Pella is not alone in its need for additional housing. Just 82,000 single-family houses were built in rural areas of the U.S. in 2019, representing 10% of new home construction in the country, National Association of Home Builders data shows. In Iowa last year, 20% of new houses — 1,671 of 7,877 single-family homes — were built in the state’s smallest communities, data collected by the Census Bureau shows.
Without the additional housing, recruiting new workers to the area is difficult, especially during times of low unemployment, DeWaard said. Last August, Iowa’s unemployment rate was 2.8%; in Marion County, it was 2%.
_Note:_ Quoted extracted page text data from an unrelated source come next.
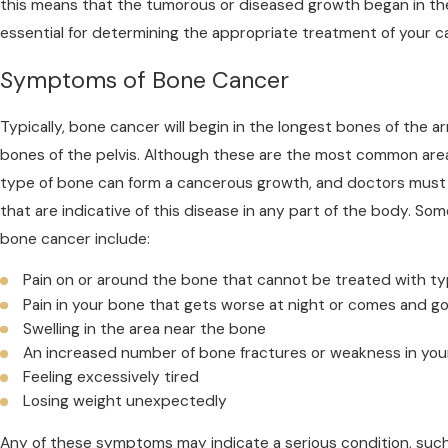
this means that the tumorous or diseased growth began in the 
essential for determining the appropriate treatment of your c
Symptoms of Bone Cancer
Typically, bone cancer will begin in the longest bones of the arms
bones of the pelvis. Although these are the most common are
type of bone can form a cancerous growth, and doctors must
that are indicative of this disease in any part of the body.
bone cancer include:
Pain on or around the bone that cannot be treated with ty
Pain in your bone that gets worse at night or comes and 
Swelling in the area near the bone
An increased number of bone fractures or weakness in you
Feeling excessively tired
Losing weight unexpectedly
Any of these symptoms may indicate a serious condition, suc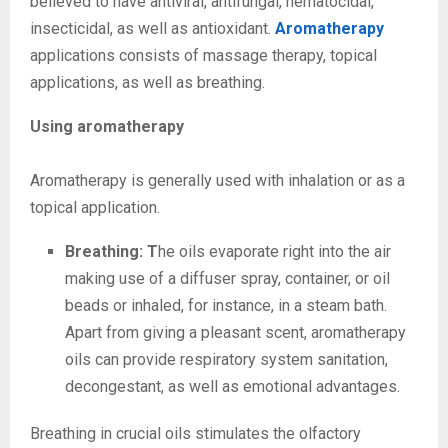
believed to have antiviral, antifungal, nematocidal,
insecticidal, as well as antioxidant.
Aromatherapy
applications consists of massage therapy, topical
applications, as well as breathing.
Using aromatherapy
Aromatherapy is generally used with inhalation or as a
topical application.
Breathing: T
he oils evaporate right into the air
making use of a diffuser spray, container, or oil
beads or inhaled, for instance, in a steam bath.
Apart from giving a pleasant scent, aromatherapy
oils can provide respiratory system sanitation,
decongestant, as well as emotional advantages.
Breathing in crucial oils stimulates the olfactory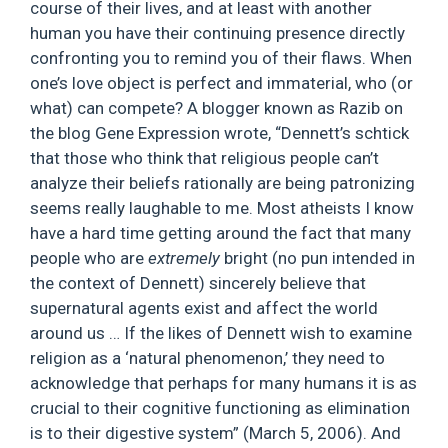
course of their lives, and at least with another
human you have their continuing presence directly
confronting you to remind you of their flaws. When
one’s love object is perfect and immaterial, who (or
what) can compete? A blogger known as Razib on
the blog Gene Expression wrote, “Dennett’s schtick
that those who think that religious people can’t
analyze their beliefs rationally are being patronizing
seems really laughable to me. Most atheists I know
have a hard time getting around the fact that many
people who are
extremely
bright (no pun intended in
the context of Dennett) sincerely believe that
supernatural agents exist and affect the world
around us … If the likes of Dennett wish to examine
religion as a ‘natural phenomenon,’ they need to
acknowledge that perhaps for many humans it is as
crucial to their cognitive functioning as elimination
is to their digestive system” (March 5, 2006). And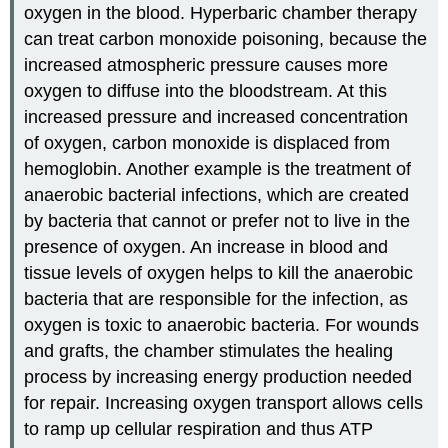
oxygen in the blood. Hyperbaric chamber therapy
can treat carbon monoxide poisoning, because the
increased atmospheric pressure causes more
oxygen to diffuse into the bloodstream. At this
increased pressure and increased concentration
of oxygen, carbon monoxide is displaced from
hemoglobin. Another example is the treatment of
anaerobic bacterial infections, which are created
by bacteria that cannot or prefer not to live in the
presence of oxygen. An increase in blood and
tissue levels of oxygen helps to kill the anaerobic
bacteria that are responsible for the infection, as
oxygen is toxic to anaerobic bacteria. For wounds
and grafts, the chamber stimulates the healing
process by increasing energy production needed
for repair. Increasing oxygen transport allows cells
to ramp up cellular respiration and thus ATP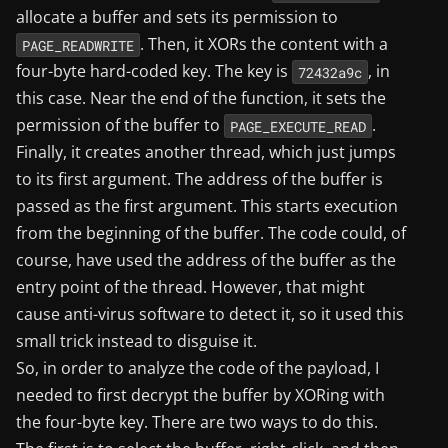
allocate a buffer and sets its permission to
. Then, it XORs the content with a
PAGE_READWRITE
four-byte hard-coded key. The key is
, in
72432a9c
this case. Near the end of the function, it sets the
permission of the buffer to
.
PAGE_EXECUTE_READ
Finally, it creates another thread, which just jumps
to its first argument. The address of the buffer is
passed as the first argument. This starts execution
from the beginning of the buffer. The code could, of
course, have used the address of the buffer as the
entry point of the thread. However, that might
cause anti-virus software to detect it, so it used this
small trick instead to disguise it.
So, in order to analyze the code of the payload, I
needed to first decrypt the buffer by XORing with
the four-byte key. There are two ways to do this.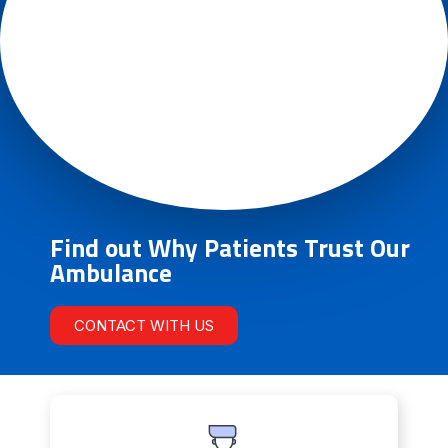
Find out Why Patients Trust Our
Ambulance
CONTACT WITH US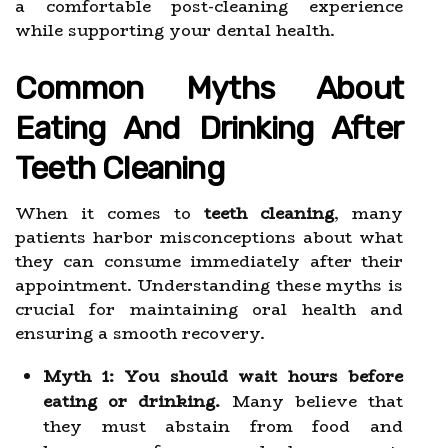
a comfortable post-cleaning experience
while supporting your dental health.
Common Myths About
Eating And Drinking After
Teeth Cleaning
When it comes to
teeth cleaning
, many
patients harbor misconceptions about what
they can consume immediately after their
appointment. Understanding these myths is
crucial for maintaining oral health and
ensuring a smooth recovery.
Myth 1: You should wait hours before
eating or drinking.
Many believe that
they must abstain from food and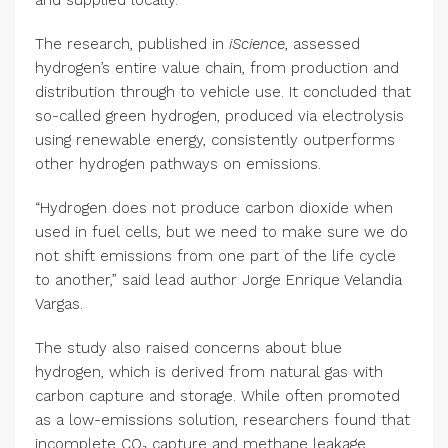
The research, published in
iScience
, assessed
hydrogen’s entire value chain, from production and
distribution through to vehicle use. It concluded that
so-called green hydrogen, produced via electrolysis
using renewable energy, consistently outperforms
other hydrogen pathways on emissions.
“Hydrogen does not produce carbon dioxide when
used in fuel cells, but we need to make sure we do
not shift emissions from one part of the life cycle
to another,” said lead author Jorge Enrique Velandia
Vargas.
The study also raised concerns about blue
hydrogen, which is derived from natural gas with
carbon capture and storage. While often promoted
as a low-emissions solution, researchers found that
incomplete CO₂ capture and methane leakage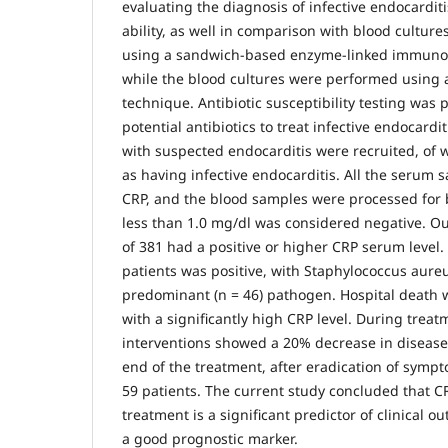
evaluating the diagnosis of infective endocarditi
ability, as well in comparison with blood cultur
using a sandwich-based enzyme-linked immunos
while the blood cultures were performed using a
technique. Antibiotic susceptibility testing was
potential antibiotics to treat infective endocardit
with suspected endocarditis were recruited, o
as having infective endocarditis. All the serum 
CRP, and the blood samples were processed for 
less than 1.0 mg/dl was considered negative. Out
of 381 had a positive or higher CRP serum level.
patients was positive, with Staphylococcus aure
predominant (n = 46) pathogen. Hospital death w
with a significantly high CRP level. During treat
interventions showed a 20% decrease in disease 
end of the treatment, after eradication of sympt
59 patients. The current study concluded that CRP
treatment is a significant predictor of clinical
a good prognostic marker.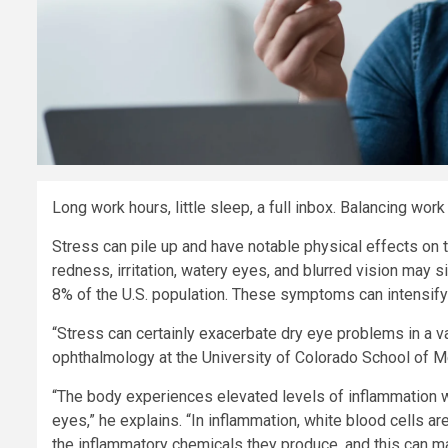
Long work hours, little sleep, a full inbox. Balancing work 
Stress can pile up and have notable physical effects on 
redness, irritation, watery eyes, and blurred vision may
8% of the U.S. population. These symptoms can intensify 
“Stress can certainly exacerbate dry eye problems in a v
ophthalmology at the University of Colorado School of M
“The body experiences elevated levels of inflammation wh
eyes,” he explains. “In inflammation, white blood cells ar
the inflammatory chemicals they produce, and this can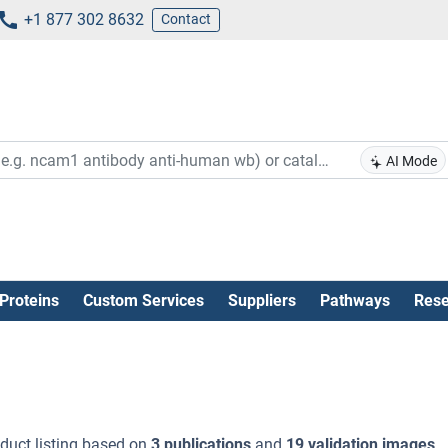
+1 877 302 8632
Contact
AI Mode
Proteins
Custom Services
Suppliers
Pathways
Rese
duct listing based on
3 publications
and
19 validation images
.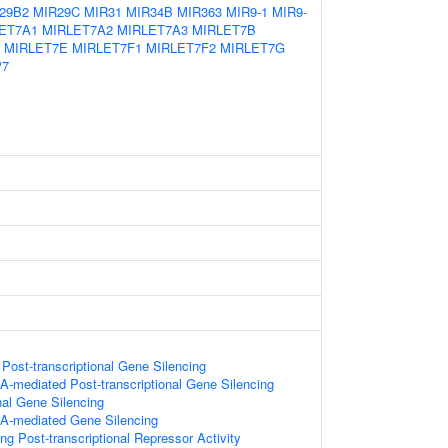
29B2
MIR29C
MIR31
MIR34B
MIR363
MIR9-1
MIR9-
ET7A1
MIRLET7A2
MIRLET7A3
MIRLET7B
MIRLET7E
MIRLET7F1
MIRLET7F2
MIRLET7G
P7
ost-transcriptional Gene Silencing
-mediated Post-transcriptional Gene Silencing
nal Gene Silencing
A-mediated Gene Silencing
g Post-transcriptional Repressor Activity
While the outbreak of the novel coronavirus caused a spike in unemployment, Pella officials believe that within a couple of years the percentage of unemployed will be similar to what it was pre-pandemic.
A few years ago, RDP Holdings LLC, managed by the Pella Corp. shareholder family, bought about 170 acres of farmland where development of Prairie Ridge is underway. Two years ago, the family approached Ankeny-based ATI Group about developing the ground for single-family houses and some commercial, said BJ Stokesbary of ATI Group, which initially bought 29 acres for the first phase of the development. 
Earlier this year, Marion County agreed to provide financial assistance for the developers of up to $4.7 million to help with the cost of public infrastructure. The financial assistance allows lots to be sold at prices that allow the construction of moderately priced houses, DeWaard said.
Typically, ATI Group starts housing projects with 20 to 40 lots, Stokesbary said. 
“Pella is a very unique market,” Stokesbary said. “You’ve got global manufacturing companies with really good-paying jobs. You’ve got the hospital, [Central] College, and on top of that, it’s a tourist town that attracts thousands of people each year not just for the Tulip Festival, but to its downtown and Red Rock [Lake].”
Existing houses that are for sale don’t stay on the market long, he said.
“It’s a huge gamble to take a job here and then try to figure out whether you’re going to commute or live here in transitional housing,” Stokesbary said. “The demand for housing is just huge.”
Stokesbary said he expects existing homeowners to purchase some of the new houses in Prairie Ridge. Demand will also come from people currently living in rentals and those moving to the community, he said.   
Two homebuilders – Olive & Oak Design Co. and Sage Homes – will construct eight speculative houses with work expected to begin in the fall. Other homebuilders will also be able to buy lots, Stokesbary said.
Newly built houses must meet the pricing goals of the development, he said. “We don’t want to build a $250,000 house and sell it for $300,000.”
Site work at the development began shortly after the outbreak of COVID-19. Stokesbary said there were discussions about whether to delay the project. 
“We decided to move forward,” he said. “The need for new housing is so great here that we believe the demand will exist even with COVID-19. And with interest rates so low, people are feeling confident about homebuying.”